This Jupyter Notebook slideshow demonstrates some tips and tricks to more fully utilize TensorFlow on GPUs for DL research, covering recent APIs and how they integrate with one another. This is presented in the context of a solution to the Kaggle TensorFlow Speech Recognition Challenge, leveraging a custom recurrent model based off of Baidu's Deep Speech paper.
We'll leverage TensorFlow's TFRecord file format to ingest our data during training. Before we can preprocess our data and save it to a record, we need to save it locally. This is most easily done using the Kaggle command line API. Follow the instructions for getting an API key here. Once you have your API key json file saved in /path/to/kaggle/json
, we can build our preprocessing container image and then run it to pull and preprocess the data and write it to a TFRecord at /path/to/data/
.
$ DATA_DIR=/path/to/data
$ KAGGLE_CONFIG_DIR=/path/to/kaggle/json
$ docker build \
-t $USER/tf-src:preproc \
--build-arg tag=18.12-py3 \
--target preproc \
github.com/alecgunny/tf-speech-recognition
$ docker run \
--rm \
-it \
--name=tf-src-preproc \
--runtime=nvidia \
-v $DATA_DIR:/data \
-v $KAGGLE_CONFIG_DIR:/tmp/.kaggle/ \
-u $(id -u):$(id -g) \
$USER/tf-src:preproc
Once your datasets are prepared, build and launch the jupyter notebook server with
$ docker build \
-t $USER/tf-src \
--build-arg tag=18.12-py3 \
github.com/alecgunny/tf-speech-recognition
$ docker run \
--rm \
-d \
--name=tf-src \
--runtime=nvidia \
-v $DATA_DIR:/data \
-v tensorboard:/tmp/model \
-p 8888:8888 \
-u $(id -u):$(id -g) \
$USER/tf-src
You can connect to the notebook at <your machine's ip>:8888/notebooks/Slideshow.ipynb
(consider putting your browser in full screen before you do. This is F11 on Chrome).

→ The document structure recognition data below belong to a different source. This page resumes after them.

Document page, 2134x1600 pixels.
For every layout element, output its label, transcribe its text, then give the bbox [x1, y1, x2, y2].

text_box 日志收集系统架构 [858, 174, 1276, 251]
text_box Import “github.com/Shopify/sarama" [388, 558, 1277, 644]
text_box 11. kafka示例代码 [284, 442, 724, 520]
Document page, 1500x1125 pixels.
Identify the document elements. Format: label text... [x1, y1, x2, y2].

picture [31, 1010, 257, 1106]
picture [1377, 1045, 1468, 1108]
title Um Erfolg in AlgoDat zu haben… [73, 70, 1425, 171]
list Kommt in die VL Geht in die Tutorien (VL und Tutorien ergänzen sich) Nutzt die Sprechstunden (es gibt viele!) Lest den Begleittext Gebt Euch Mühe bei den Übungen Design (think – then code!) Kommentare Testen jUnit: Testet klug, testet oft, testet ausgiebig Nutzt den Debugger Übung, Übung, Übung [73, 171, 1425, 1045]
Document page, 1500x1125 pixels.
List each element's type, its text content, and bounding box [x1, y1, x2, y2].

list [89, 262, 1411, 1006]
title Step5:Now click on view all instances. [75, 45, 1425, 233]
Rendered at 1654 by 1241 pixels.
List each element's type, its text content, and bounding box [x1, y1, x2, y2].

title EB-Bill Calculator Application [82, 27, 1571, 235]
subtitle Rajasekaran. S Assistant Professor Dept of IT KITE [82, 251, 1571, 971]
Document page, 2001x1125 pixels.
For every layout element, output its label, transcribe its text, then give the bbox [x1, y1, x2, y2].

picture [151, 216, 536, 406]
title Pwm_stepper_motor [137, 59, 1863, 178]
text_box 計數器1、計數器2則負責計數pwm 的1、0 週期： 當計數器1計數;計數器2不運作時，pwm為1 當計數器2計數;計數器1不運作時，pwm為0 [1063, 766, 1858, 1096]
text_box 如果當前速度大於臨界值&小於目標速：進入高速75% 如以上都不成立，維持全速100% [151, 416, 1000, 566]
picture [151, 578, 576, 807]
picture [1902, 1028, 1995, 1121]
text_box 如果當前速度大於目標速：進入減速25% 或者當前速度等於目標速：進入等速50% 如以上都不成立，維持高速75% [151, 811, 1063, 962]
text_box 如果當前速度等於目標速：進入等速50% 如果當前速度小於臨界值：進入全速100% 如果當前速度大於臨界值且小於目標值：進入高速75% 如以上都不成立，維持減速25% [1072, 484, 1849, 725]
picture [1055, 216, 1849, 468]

Note that we created a tensorboard
volume where we will save our model checkpoints and training statistics. (To verify, try running docker volume ls
.) We can mount this volume to the tensorboard
build target in our Dockerfile to observe the impact of changes in our notebook on throughput and accuracy. (A separate container and image for this use case is massive overkill, but is hopefully illustrative for the use of build targets and volumes).
$ docker build \
-t $USER/tf-src:tensorboard \
--build-arg tag=18.12-py3 \
--target tensorboard \
github.com/alecgunny/tf-speech-recognition
$ docker run \
--rm \
-d \
--name=tf-src-tensorboard \
--runtime=nvidia \
-v tensorboard:/tmp/model \
-p 6006:6006 \
-u $(id -u):$(id -g) \
$USER/tf-src:tensorboard
$ docker kill tf-src tf-src-tensorboard
$ docker volume rm tensorboard
Note that the test data is not built or preprocessed at the moment. To build it, just uncomment the appropriate line in preproc/preproc.sh
.